Request 1: In the text on example database schemas below, what prefix do the dimension tables share in the prefix example?

-*-*-

This section contains example database schemas and their respective models with description. The examples are for the SQL backend. Please refer to the backend documentation of your choice for more information about non-SQL setups.
See also
Synopsis: Fact table has the same name as the cube, dimension tables have same names as dimensions.
Fact table is called sales, has one measure amount and two dimensions: store and product. Each dimension has two attributes.
"cubes": [
{
"name": "sales",
"dimensions": ["product", "store"],
"joins": [
{"master":"product_id", "detail":"product.id"},
{"master":"store_id", "detail":"store.id"}
]
}
],
"dimensions": [
{ "name": "product", "attributes": ["code", "name"] },
{ "name": "store", "attributes": ["code", "address"] }
]
Synopsis: Dimension is represented only by one attribute, has no details, neither hierarchy.
Similar schema as Simple Star Schema Note the dimension year which is represented just by one numeroc attribute.
It is important that no attributes are specified for the dimension. There dimension will be referenced just by its name and dimension label is going to be used as attribute label as well.
"cubes": [
{
"name": "sales",
"dimensions": ["product", "store", "year"],
"joins": [
{"master":"product_id", "detail":"product.id"},
{"master":"store_id", "detail":"store.id"}
]
}
],
"dimensions": [
{ "name": "product", "attributes": ["code", "name"] },
{ "name": "store", "attributes": ["code", "address"] }
{ "name": "year" }
]
Synopsis: dimension tables share a common prefix, fact tables share common prefix.
In our example the dimension tables have prefix dim_ as in dim_product or dim_store and facts have prefix fact_ as in fact_sales.
There is no need to change the model, only the data store configuration. In Python code we specify the prefix during the data store registration in cubes.Workspace.register_store():
workspace = Workspace()
workspace.register_store("default", "sql",
url=DATABASE_URL,
dimension_prefix="dim_",
dimension_suffix="_dim",
fact_suffix="_fact",
fact_prefix="fact_")
When using the OLAP Server we specify the prefixes in the [store] section of the slicer.ini configuration file:
[store]
...
dimension_prefix="dim_"
fact_prefix="fact_"
Synopsis: all tables are stored in one common schema that is other than default database schema.
To specify database schema (in our example sales_datamart) in Python pass it in the schema argument of cubes.Workspace.register_store():
workspace = Workspace()
workspace.register_store("default", "sql",
url=DATABASE_URL,
schema="sales_datamart")
For the OLAP Server the schema is specifiedn in the [store] section of the slicer.ini configuration file:
[store]
...
schema="sales_datamart"
Synopsis: dimension tables share one database schema and fact tables share another database schema
Dimensions can be stored in a different database schema than the fact table schema.
To specify database schema of dimensions (in our example dimensions) in Python pass it in the dimension_schema argument of cubes.Workspace.register_store():
workspace = Workspace()
workspace.register_store("default", "sql",
url=DATABASE_URL,
schema="facts",
dimension_schema="dimensions")
For the OLAP Server the dimension schema is specifiedn in the [store] section of the slicer.ini configuration file:
[store]
...
schema="facts"
dimension_schema="dimensions"

-*-*-

Request 2: Return the entries below verbatim from the line with "blue ellipse: moved 8 px left, 4 px down" to the line with "yellow pentagon: moved 5 px left", both lines included. Leave out the pictures.

Excerpted data:
-*-*-

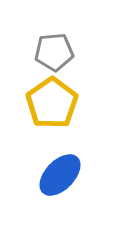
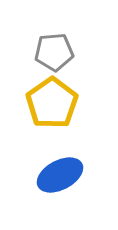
blue ellipse: rotated 18 degrees clockwise
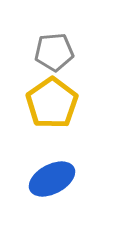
blue ellipse: moved 8 px left, 4 px down
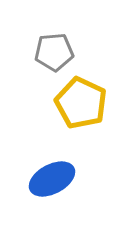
yellow pentagon: moved 29 px right; rotated 12 degrees counterclockwise
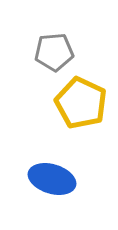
blue ellipse: rotated 45 degrees clockwise
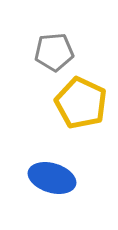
blue ellipse: moved 1 px up
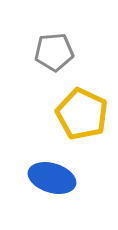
yellow pentagon: moved 1 px right, 11 px down
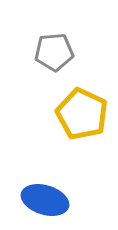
blue ellipse: moved 7 px left, 22 px down
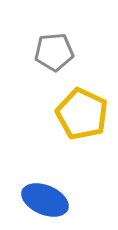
blue ellipse: rotated 6 degrees clockwise
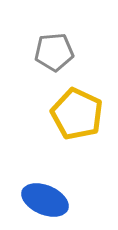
yellow pentagon: moved 5 px left
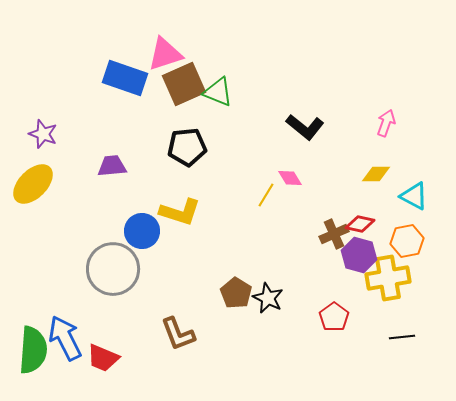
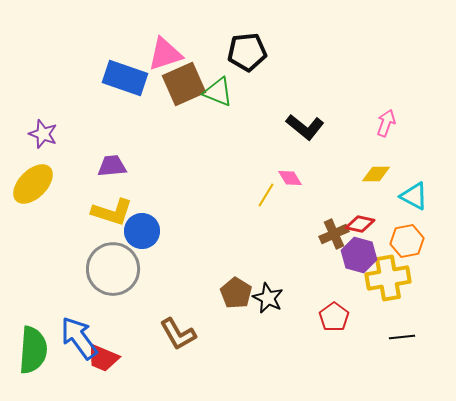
black pentagon: moved 60 px right, 95 px up
yellow L-shape: moved 68 px left
brown L-shape: rotated 9 degrees counterclockwise
blue arrow: moved 14 px right; rotated 9 degrees counterclockwise
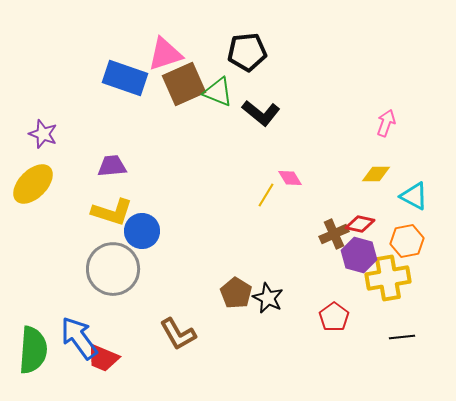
black L-shape: moved 44 px left, 14 px up
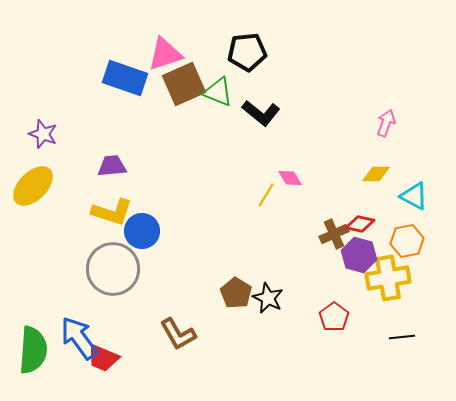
yellow ellipse: moved 2 px down
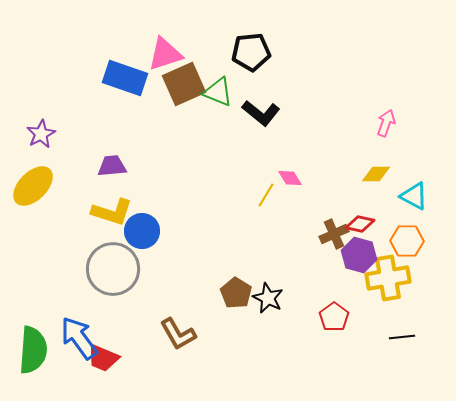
black pentagon: moved 4 px right
purple star: moved 2 px left; rotated 24 degrees clockwise
orange hexagon: rotated 12 degrees clockwise
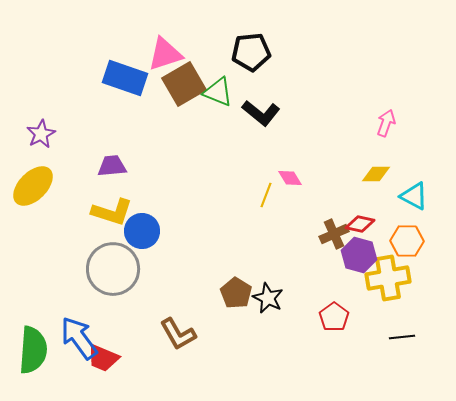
brown square: rotated 6 degrees counterclockwise
yellow line: rotated 10 degrees counterclockwise
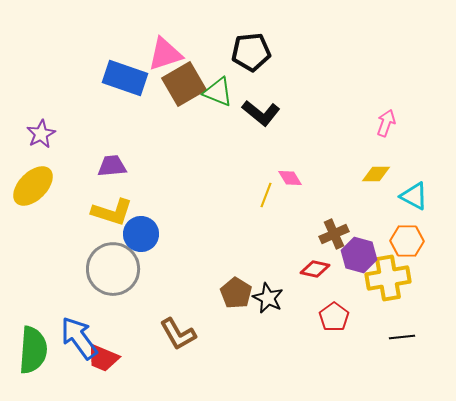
red diamond: moved 45 px left, 45 px down
blue circle: moved 1 px left, 3 px down
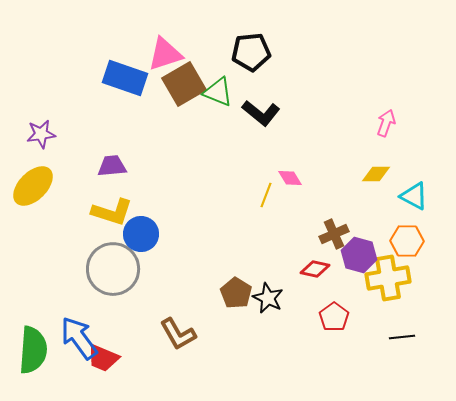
purple star: rotated 20 degrees clockwise
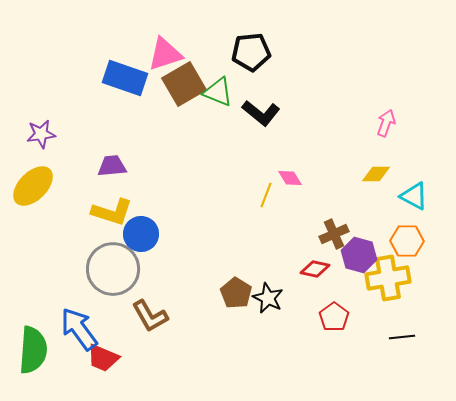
brown L-shape: moved 28 px left, 18 px up
blue arrow: moved 9 px up
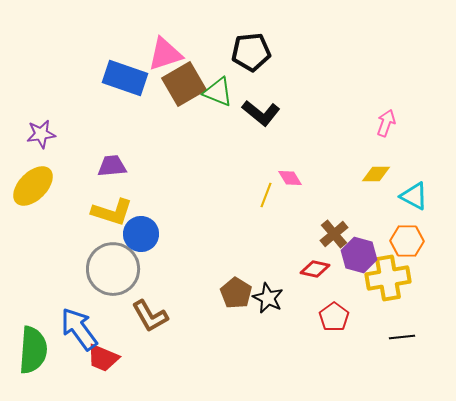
brown cross: rotated 16 degrees counterclockwise
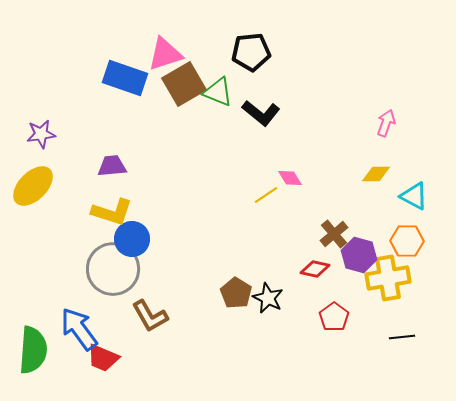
yellow line: rotated 35 degrees clockwise
blue circle: moved 9 px left, 5 px down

-*-*-

Final answer 1: dim_

Final answer 2:
blue ellipse: moved 8 px left, 4 px down
yellow pentagon: moved 29 px right; rotated 12 degrees counterclockwise
blue ellipse: rotated 45 degrees clockwise
blue ellipse: moved 1 px up
yellow pentagon: moved 1 px right, 11 px down
blue ellipse: moved 7 px left, 22 px down
blue ellipse: rotated 6 degrees clockwise
yellow pentagon: moved 5 px left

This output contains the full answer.